2- Les changements en cours chez les partenaires sociaux
Confrontés aux évolutions des mentalités constatées chez les salariés, les syndicats doivent relever de nouveaux défis et ont engagé d’importantes réformes pour y faire face.
Affronter les évolutions en cours représente pour les organisations syndicales quelque chose comme les 12 travaux d’Hercule :
1) exister auprès de salariés pour lesquels les relations individuelles tendent aujourd’hui à l’emporter sur le collectif,
2) se positionner par rapport à des préoccupations sociales qui privilégient maintenant soit des enjeux de stricte proximité (regain de revendications corporatistes) soit très lointains (problèmes liés à la mondialisation),
3) promouvoir son identité, sa doctrine et son organisation de centrale confédérée à des salariés devenus méfiants à l’égard des grandes institutions et des idéologies,
4) justifier les mandats syndicaux quand les professionnels de la représentation plaisent moins,
5) apprendre un nouveau style de communication syndicale à l’heure où le ton agressif et conflictuel obligé d’autrefois est moins apprécié,
6) intéresser aux tracts syndicaux quand les salariés surinformés sont devenus plus apathiques vis-à-vis de ce type de communication,
7) reprendre la main par rapport à de nouveaux acteurs du social ( nouveaux syndicats et associations plus radicaux) pour lesquels la médiatisation d’un événement devient plus importante que l’événement lui-même : négociation, conflit, réunion de CE, etc.,
8) mobiliser des bonnes volontés pour l’action syndicale à l’heure où le militantisme connaît une crise de l’engagement,
9) conquérir de nouveaux champs d’action pour se saisir de difficultés sociales mobilisatrices qui se sont déplacées de l’intérieur vers l’extérieur de l’entreprise (sans logement, chômeurs, " sans papier "...) ..et répondre aux exigences de salariés qui font moins la distinction entre insatisfactions professionnelles et non professionnelles (sociétales),
10) rester crédibles sur des thèmes de négociation qui se sont diversifiés (organisation du travail, hygiène et sécurité, qualité de l’environnement) et sont devenus très techniques (RTT),
11) conserver la confiance des salariés sans se renier alors que les préoccupations catégorielles tendent à l’emporter sur la solidarité interprofessionnelle,
12) garder la main alors que ce sont aujourd’hui les salariés qui se servent des syndicats pour leurs objectifs du moment plutôt que le contraire comme par le passé.
Face à cette nouvelle donne, les organisations syndicales commencent à mesurer les efforts d’adaptation à faire : organisation, nouveaux services aux adhérents, nouvelle ligne plus constructive, professionnalisation dans l’étude des dossiers, intégration des nouvelles techniques de communication, nouveaux champs d’action, etc..
Les circonstance paraissent d’ailleurs plus favorables pour répondre à ces défis : la chute des effectifs cotisant paraît enrayée pour presque toutes les grandes centrales et l’audience des syndicats aux élections professionnelles remonte au détriment des listes de candidats non-syndiqués.
Deux problèmes cependant ne semblent toujours pas abordés de façon satisfaisante par les organisations syndicales :
- la valorisation des adhérents par rapport aux salariés non syndiqués,
- le renouvellement de l’appareil militant.
En ce qui concerne les conceptions de l’action syndicale, le paysage syndical français, malgré l’apparition de nouveaux acteurs très radicaux comme SUD, connaît en ce moment une évolution globale vers un syndicalisme plus mesuré et pragmatique.
3- De nouvelles formes de conflits, conceptions nouvelles de la négociation et de l’action syndicale
Moins nombreux dans notre pays, les conflits sociaux dans les entreprises prennent fréquemment ces dernières années des formes inédites.

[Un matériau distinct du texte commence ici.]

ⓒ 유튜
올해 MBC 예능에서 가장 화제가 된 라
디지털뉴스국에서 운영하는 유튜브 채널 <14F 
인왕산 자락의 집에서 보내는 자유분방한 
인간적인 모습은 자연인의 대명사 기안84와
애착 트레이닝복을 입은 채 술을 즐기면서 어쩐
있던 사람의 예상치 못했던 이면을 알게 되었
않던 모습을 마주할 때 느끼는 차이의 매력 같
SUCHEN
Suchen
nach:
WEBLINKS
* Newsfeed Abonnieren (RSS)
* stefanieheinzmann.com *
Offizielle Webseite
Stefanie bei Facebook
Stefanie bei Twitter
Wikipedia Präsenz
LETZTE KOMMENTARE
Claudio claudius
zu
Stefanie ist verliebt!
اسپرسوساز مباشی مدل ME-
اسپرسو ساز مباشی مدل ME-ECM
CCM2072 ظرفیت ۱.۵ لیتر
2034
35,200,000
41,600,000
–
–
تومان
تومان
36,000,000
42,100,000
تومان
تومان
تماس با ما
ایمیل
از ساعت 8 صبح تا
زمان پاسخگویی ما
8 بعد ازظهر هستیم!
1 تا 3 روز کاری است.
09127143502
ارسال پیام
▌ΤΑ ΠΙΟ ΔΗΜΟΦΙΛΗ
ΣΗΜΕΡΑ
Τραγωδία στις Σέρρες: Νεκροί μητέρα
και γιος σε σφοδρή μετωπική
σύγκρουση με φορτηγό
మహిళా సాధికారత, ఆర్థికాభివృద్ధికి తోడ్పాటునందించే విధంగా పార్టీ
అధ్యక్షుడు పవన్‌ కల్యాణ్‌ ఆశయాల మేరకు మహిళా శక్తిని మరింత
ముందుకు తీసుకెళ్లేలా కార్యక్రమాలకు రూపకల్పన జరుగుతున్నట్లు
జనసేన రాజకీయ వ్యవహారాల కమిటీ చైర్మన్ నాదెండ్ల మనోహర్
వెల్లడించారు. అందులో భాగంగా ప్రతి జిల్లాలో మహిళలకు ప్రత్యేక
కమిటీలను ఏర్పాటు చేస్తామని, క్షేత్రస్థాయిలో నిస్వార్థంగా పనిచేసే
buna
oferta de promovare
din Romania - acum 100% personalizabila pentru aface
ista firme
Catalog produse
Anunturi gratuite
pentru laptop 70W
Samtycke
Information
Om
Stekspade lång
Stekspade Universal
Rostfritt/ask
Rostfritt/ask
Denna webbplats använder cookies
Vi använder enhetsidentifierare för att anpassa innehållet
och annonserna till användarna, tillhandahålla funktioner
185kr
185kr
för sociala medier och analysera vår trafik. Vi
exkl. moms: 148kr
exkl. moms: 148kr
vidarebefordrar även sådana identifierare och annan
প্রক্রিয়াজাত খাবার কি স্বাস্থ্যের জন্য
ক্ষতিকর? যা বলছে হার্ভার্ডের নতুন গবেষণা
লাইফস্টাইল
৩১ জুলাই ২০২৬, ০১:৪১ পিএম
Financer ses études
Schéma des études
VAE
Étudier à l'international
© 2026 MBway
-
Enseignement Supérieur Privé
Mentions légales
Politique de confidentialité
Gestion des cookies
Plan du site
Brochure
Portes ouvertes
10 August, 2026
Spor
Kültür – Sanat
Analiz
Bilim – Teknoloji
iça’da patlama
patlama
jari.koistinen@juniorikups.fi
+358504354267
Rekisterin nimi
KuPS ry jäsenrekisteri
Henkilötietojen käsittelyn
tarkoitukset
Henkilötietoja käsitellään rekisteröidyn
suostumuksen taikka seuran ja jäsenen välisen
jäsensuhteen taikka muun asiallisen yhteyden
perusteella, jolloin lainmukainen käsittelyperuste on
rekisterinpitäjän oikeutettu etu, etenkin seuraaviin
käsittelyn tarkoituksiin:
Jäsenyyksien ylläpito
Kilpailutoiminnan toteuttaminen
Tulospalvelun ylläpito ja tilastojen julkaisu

Déclenchés assez souvent hors du contrôle des acteurs syndicaux classiques, ils dérapent plus aisément vers des actions extrêmes contre les infrastructures de l’entreprise ou l’environnement. Actions commandos plus que mobilisation de masse, ils visent davantage à nuire à l’image médiatique de l’entreprise qu’à bloquer sa production.
La négociation collective amorce également de profondes évolutions marquées par les éléments suivants :
- possibilité encore à confirmer d’un ralliement de la CGT à l’intérêt de la négociation,
- quasi accord des partenaires sociaux pour obtenir plus de place aux conventions et accords collectifs par rapport à la loi,
- importance reconnue de l’accord d’entreprise par les syndicats de salariés et accord entre organisations patronales sur la nécessité de maintenir la convention de branche professionnelle,
- participation plus effective des syndicats de salariés au contenu des accords et une négociation devenue davantage donnant-donnant,
- évolution amorcée en direction de l’accord majoritaire.
L’action syndicale à l’intérieur de l’entreprise tend à s’appuyer sur une action sociétale à l’extérieur de l’entreprise. Pour ce faire, les organisations syndicales se dotent actuellement de stratégies d’action sur trois fronts : commerce équitable, bourse éthique et notation sociale (" rating social ") des entreprises.